To: Perspective who wrote (60306)11/23/2002 3:15:38 PM
From: orkrious  Read Replies (1) | Respond to of 209892
 
bobcor, what you say makes sense, but maybe you can help me understand something. if prices are really taking off people should be making more money as prices rise. as dollars are printed, debt will be repaid with dollars worth less (which is why the fed wants inflation). why won't real estate be another asset that goes up in price, that people can borrow against, where the debt can be repaid with cheaper dollars?

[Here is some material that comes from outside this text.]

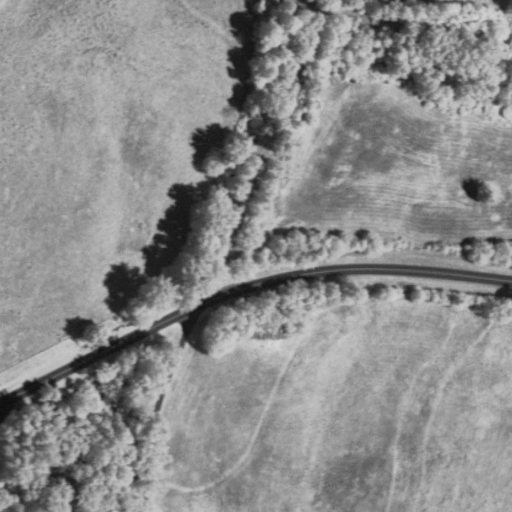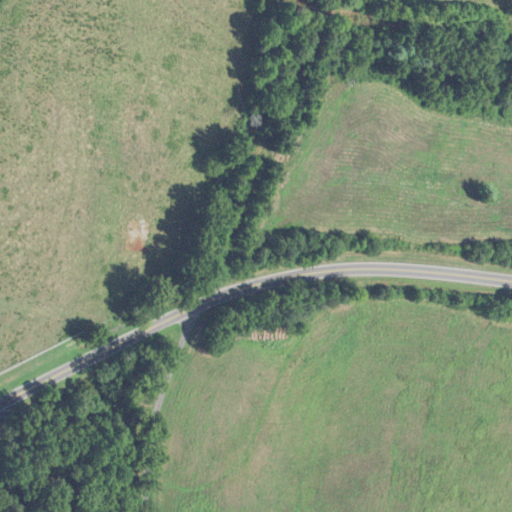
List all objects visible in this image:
road: (243, 288)
road: (156, 406)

To: Perspective who wrote (60306)11/23/2002 6:44:11 PM
From: Moominoid  Respond to of 209892
 
Short banks?



To: Perspective who wrote (60306)11/24/2002 8:57:11 AM
From: KyrosL  Read Replies (1) | Respond to of 209892
 
But a lot of the goods we import come from Asia, and almost all of our Asian trading partners fix their currencies to the dollar. The Japanese don't fix the yen but are busily managing the yen down whenever it attempts to gain some traction. So, that leaves only the Euro. European goods may go up, but they are mostly luxury goods with not much representation in the CPI. I agree with you that inflation is already rearing its head, but it's the domestic service rather than the imported goods kind.